## Exercise requirements
Please read the forum thread on being quiet, below. According to SuperSky, how often do "comments like that" come?

And of course, very few people like me at work, so I've never been promoted, while the more "talkable likeable" people that have been there less years have been promoted several times above me.


----------



## JamesM2

I've been told this on countless occasions, although it doesn't bother me too much. I'm comfortable in my introversion and it doesn't offend me when people point out my introverted traits. I hate office chit-chat - people are always yakking about the same old topics and cracking the same old jokes every single day - I find it all so monotonous and I rarely have much to contribute to such conversations, so I just leave them to it and hope that they don't feel any need to drag me into it.


----------



## Taaylah

pbjsamm said:


> and he goes 'you talk too much.'


:roll I hate when people try to be funny by saying that to me.

I think the double standard exists because when you're quiet people perceive you as weak, so they feel like they can say whatever they want to you.


----------



## SuperSky

I seem to get comments like that about once a fortnight now.
The plan for next time is:
"Hey supersky, try to keep it down over there."
"I'm only being loud to balance out all your quietness."


----------



## Just Here

You should have told him that I would like to talk more but your mouth is never shut. As for me I like quiet people they never say first thing that comes in there head and out there mouth. Better quiet then never shutting up.


----------



## moonlite

GhstRider said:


> Exact same here and it has affected me negatively with everything. What it boils down to is that pretty much nobody likes quiet people, so it results in no friends, no girlfriends, not likeable at work which results in people that are more likeable being promoted above me, etc. Being a quiet person affects every aspect of your life from friends, finding companionship, jobs, everything.
> 
> And of course, very few people like me at work, so I've never been promoted, while the more "talkable likeable" people that have been there less years have been promoted several times above me.


If only talking was as easy and natural as walking then life would be far less painful.


----------



## Pacotaco

I would be very wealthy if I had a dollar for each time I've heard this from someone.

## Dataset content
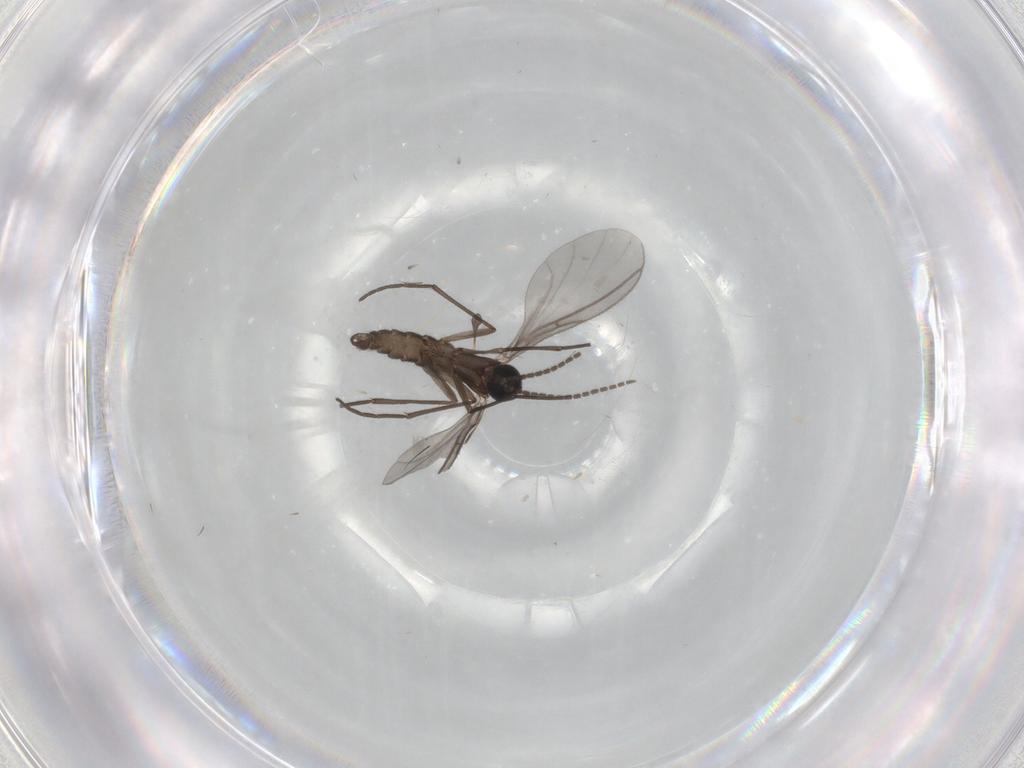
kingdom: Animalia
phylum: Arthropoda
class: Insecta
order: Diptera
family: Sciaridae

--

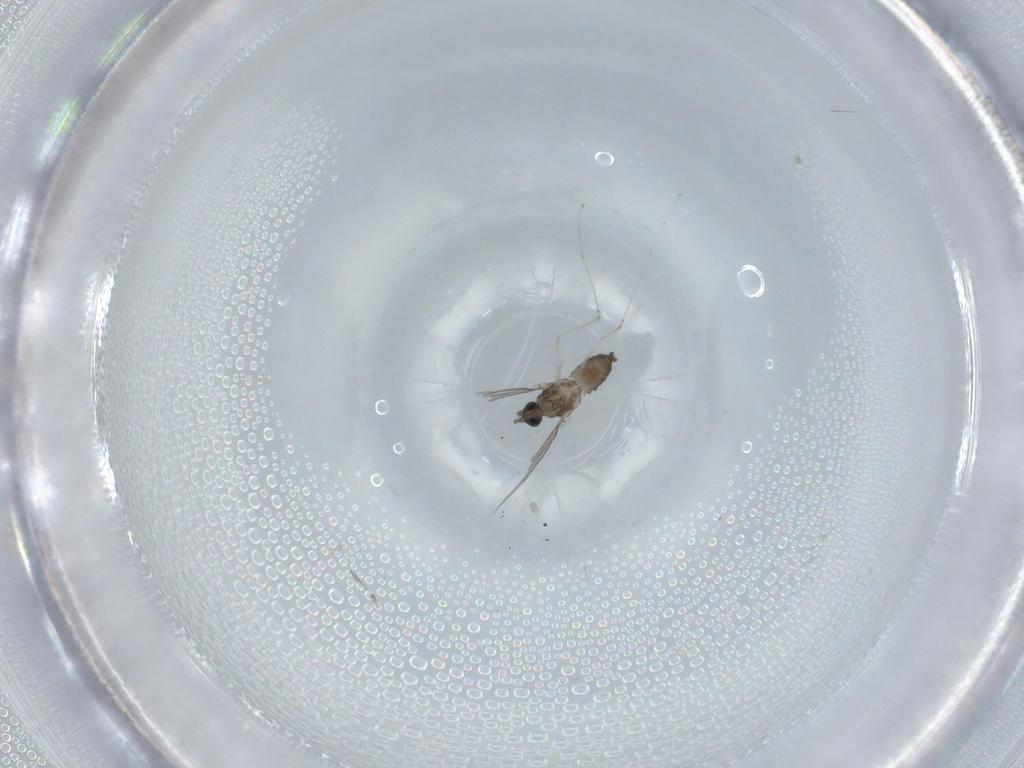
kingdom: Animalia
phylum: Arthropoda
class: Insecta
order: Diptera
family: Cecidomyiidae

## Answer for this exercise
About once a fortnight.